A faithful copy of the entries is needed, one that leaves out the pictures.

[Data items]
● ● ● ● ●

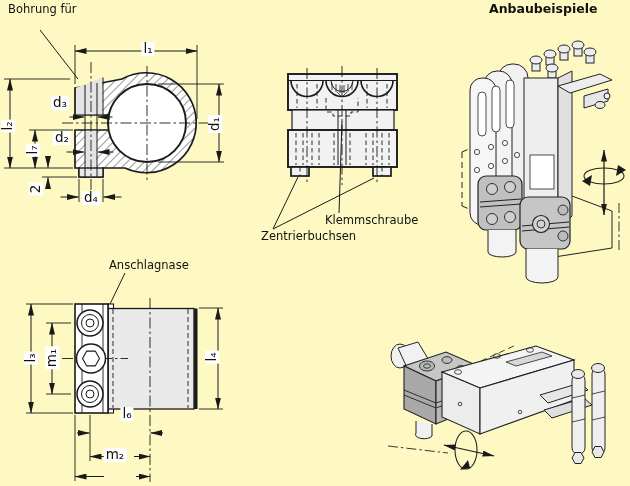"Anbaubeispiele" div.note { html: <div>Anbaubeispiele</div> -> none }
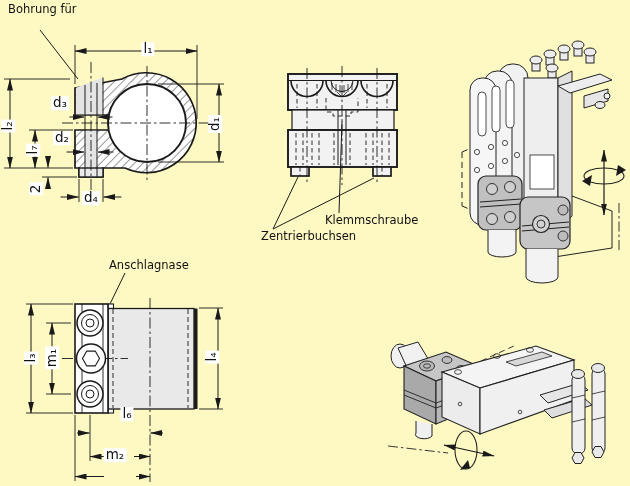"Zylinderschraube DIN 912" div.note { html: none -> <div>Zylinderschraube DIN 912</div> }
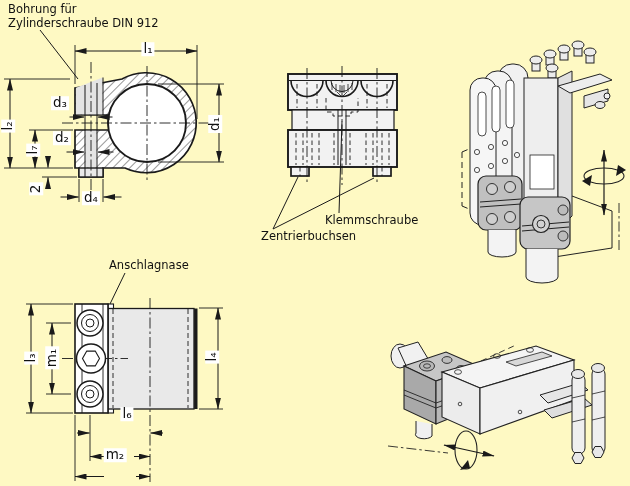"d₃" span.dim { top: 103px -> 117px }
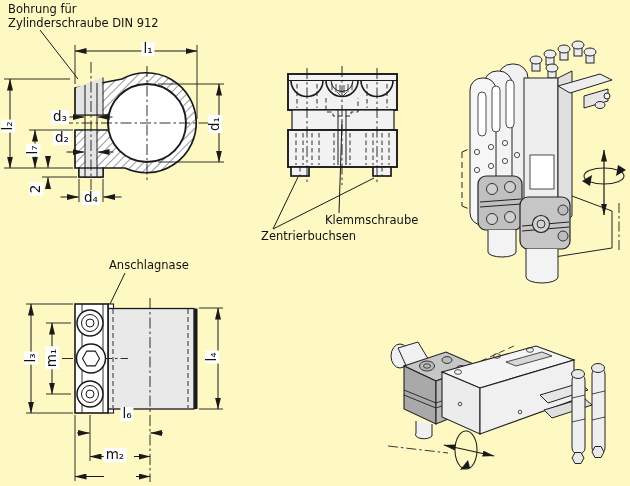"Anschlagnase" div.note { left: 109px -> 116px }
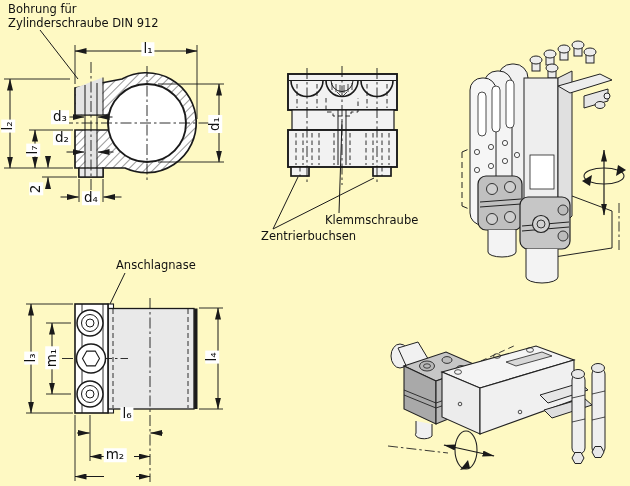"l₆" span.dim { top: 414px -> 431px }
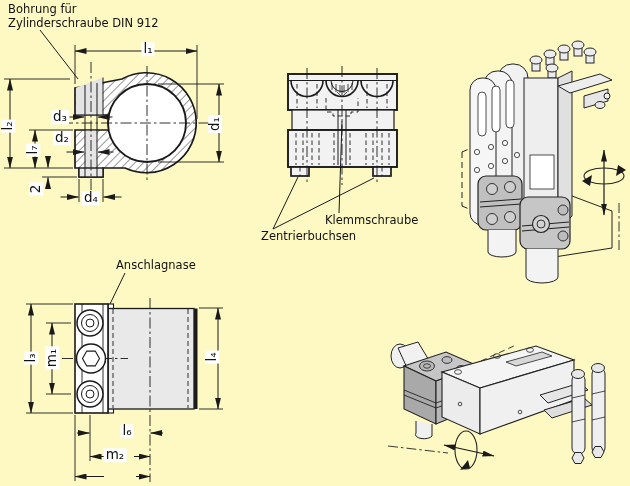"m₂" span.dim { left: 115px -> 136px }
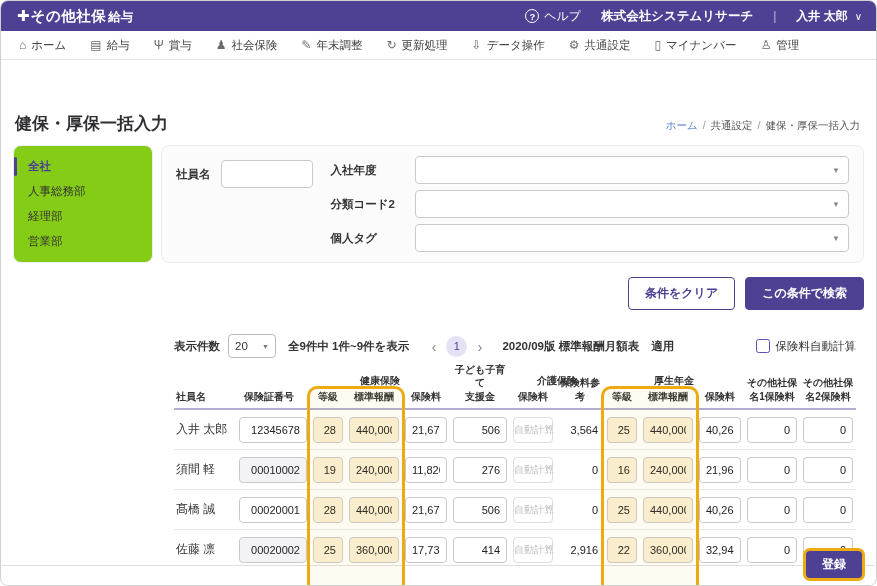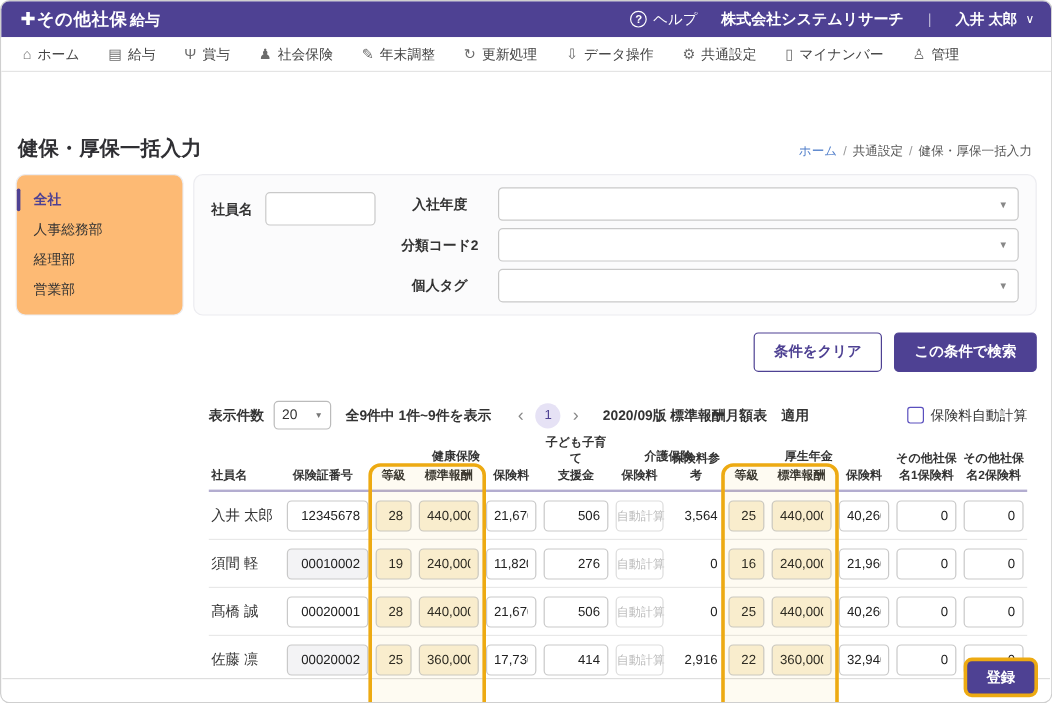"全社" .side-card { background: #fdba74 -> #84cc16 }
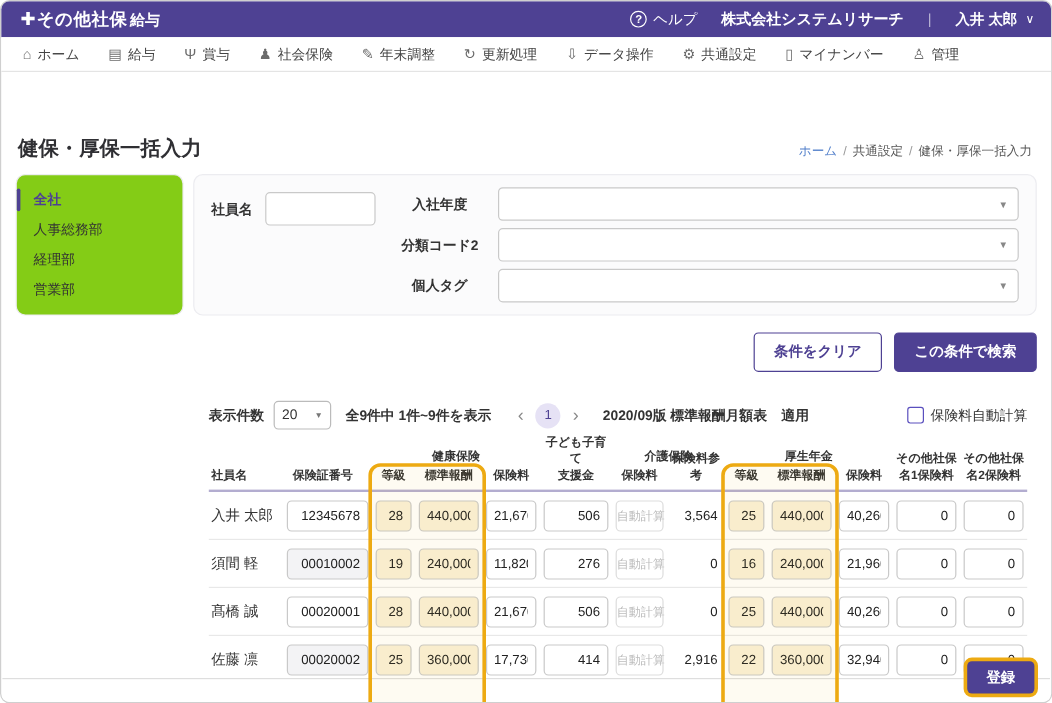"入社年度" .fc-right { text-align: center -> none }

● ● ● ● ●

— Your response —
"Anbaubeispiele" div.note { html: <div>Anbaubeispiele</div> -> none }
"Zylinderschraube DIN 912" div.note { html: none -> <div>Zylinderschraube DIN 912</div> }
"d₃" span.dim { top: 103px -> 117px }
"Anschlagnase" div.note { left: 109px -> 116px }
"l₆" span.dim { top: 414px -> 431px }
"m₂" span.dim { left: 115px -> 136px }
"全社" .side-card { background: #fdba74 -> #84cc16 }
"入社年度" .fc-right { text-align: center -> none }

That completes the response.